In the good ol’ days, after the invention of numbers, we did everything by hand – by paper, pen, and pencil. Math was hard but people got it. Over the years, we switched to fancy calculators and amazingly fast computers, but the math stayed essentially the same. Don’t be scared of it. Embrace it, work at it, you can learn it.
There are many ways to terrify people. Put a spider on their shoulder, make them stand close to the edge of a cliff, tell them you’re going to visit the in-laws (ftr, mine are great). Different people are scared of different things. There does, however, seem to be one fear that transcends other fears – the fear of statistics and numbers.
How did this come to be? Were our math teachers horrible people? I doubt it (though one of mine was and that’s a whole seperate post). Were we threatened with having to do extra math if we didn’t finish our brussel sprouts? Doubt that too.

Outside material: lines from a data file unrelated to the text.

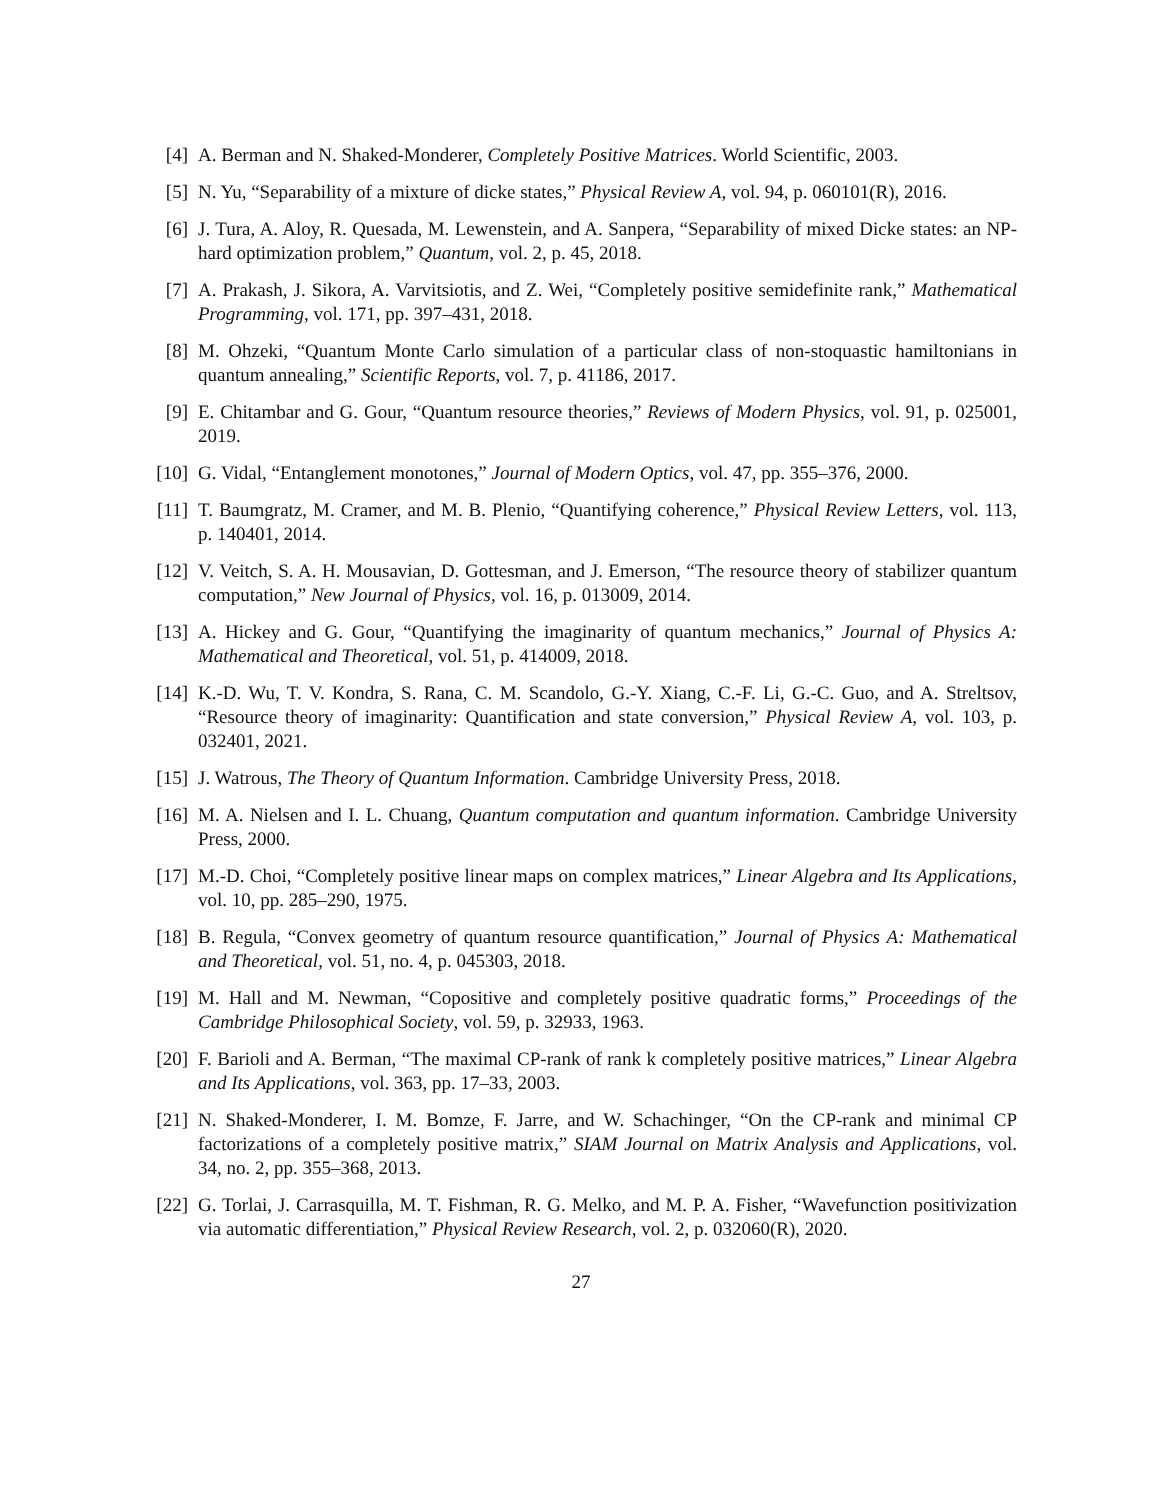[4] A. Berman and N. Shaked-Monderer, Completely Positive Matrices. World Scientific, 2003.
[5] N. Yu, “Separability of a mixture of dicke states,” Physical Review A, vol. 94, p. 060101(R), 2016.
[6] J. Tura, A. Aloy, R. Quesada, M. Lewenstein, and A. Sanpera, “Separability of mixed Dicke states: an NP-hard optimization problem,” Quantum, vol. 2, p. 45, 2018.
[7] A. Prakash, J. Sikora, A. Varvitsiotis, and Z. Wei, “Completely positive semidefinite rank,” Mathematical Programming, vol. 171, pp. 397–431, 2018.
[8] M. Ohzeki, “Quantum Monte Carlo simulation of a particular class of non-stoquastic hamiltonians in quantum annealing,” Scientific Reports, vol. 7, p. 41186, 2017.
[9] E. Chitambar and G. Gour, “Quantum resource theories,” Reviews of Modern Physics, vol. 91, p. 025001, 2019.
[10] G. Vidal, “Entanglement monotones,” Journal of Modern Optics, vol. 47, pp. 355–376, 2000.
[11] T. Baumgratz, M. Cramer, and M. B. Plenio, “Quantifying coherence,” Physical Review Letters, vol. 113, p. 140401, 2014.
[12] V. Veitch, S. A. H. Mousavian, D. Gottesman, and J. Emerson, “The resource theory of stabilizer quantum computation,” New Journal of Physics, vol. 16, p. 013009, 2014.
[13] A. Hickey and G. Gour, “Quantifying the imaginarity of quantum mechanics,” Journal of Physics A: Mathematical and Theoretical, vol. 51, p. 414009, 2018.
[14] K.-D. Wu, T. V. Kondra, S. Rana, C. M. Scandolo, G.-Y. Xiang, C.-F. Li, G.-C. Guo, and A. Streltsov, “Resource theory of imaginarity: Quantification and state conversion,” Physical Review A, vol. 103, p. 032401, 2021.
[15] J. Watrous, The Theory of Quantum Information. Cambridge University Press, 2018.
[16] M. A. Nielsen and I. L. Chuang, Quantum computation and quantum information. Cambridge University Press, 2000.
[17] M.-D. Choi, “Completely positive linear maps on complex matrices,” Linear Algebra and Its Applications, vol. 10, pp. 285–290, 1975.
[18] B. Regula, “Convex geometry of quantum resource quantification,” Journal of Physics A: Mathematical and Theoretical, vol. 51, no. 4, p. 045303, 2018.
[19] M. Hall and M. Newman, “Copositive and completely positive quadratic forms,” Proceedings of the Cambridge Philosophical Society, vol. 59, p. 32933, 1963.
[20] F. Barioli and A. Berman, “The maximal CP-rank of rank k completely positive matrices,” Linear Algebra and Its Applications, vol. 363, pp. 17–33, 2003.
[21] N. Shaked-Monderer, I. M. Bomze, F. Jarre, and W. Schachinger, “On the CP-rank and minimal CP factorizations of a completely positive matrix,” SIAM Journal on Matrix Analysis and Applications, vol. 34, no. 2, pp. 355–368, 2013.
[22] G. Torlai, J. Carrasquilla, M. T. Fishman, R. G. Melko, and M. P. A. Fisher, “Wavefunction positivization via automatic differentiation,” Physical Review Research, vol. 2, p. 032060(R), 2020.
27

Here’s my theory. Remember english class where you wrote a beautiful essay and the teacher gave you an A? That A didn’t mean perfect, it meant great job. However, you never got an A in math. You got an 80%. In other words, you got 80% right, and 20% horribly, horribly wrong. You failed at 20%. You sucked for 20%. Even though you did a great job, you still managed to screw up a lot of answers.
Math insists on having a right answer. It’s right or its wrong. It’s not a teachers perception of your thoughts and ideas and its not even a measure of how much they hate you. For, even if your math teacher hates you, if your answer matches what’s in the teachers edition, you got the mark and the grade.
It seems to be that, even though nobody is perfect, we are scared of situations where there is no doubt we are wrong. We seem to forget that everyone is wrong at one point or another, and we all have strengths and weaknesses.
My advice to you is don’t be fearful. Expect to make mistakes. Expect to forget formulas. No one is perfect and no one gets every math problem right.
Statistics can actually be interesting if you really to listen to them. TV commercials and other marketing materials use lots of bad statistics and they are a source of great amusement, at least for me. And, you will find that people who are okay around numbers are in high demand in the job market. That’s good enough for me!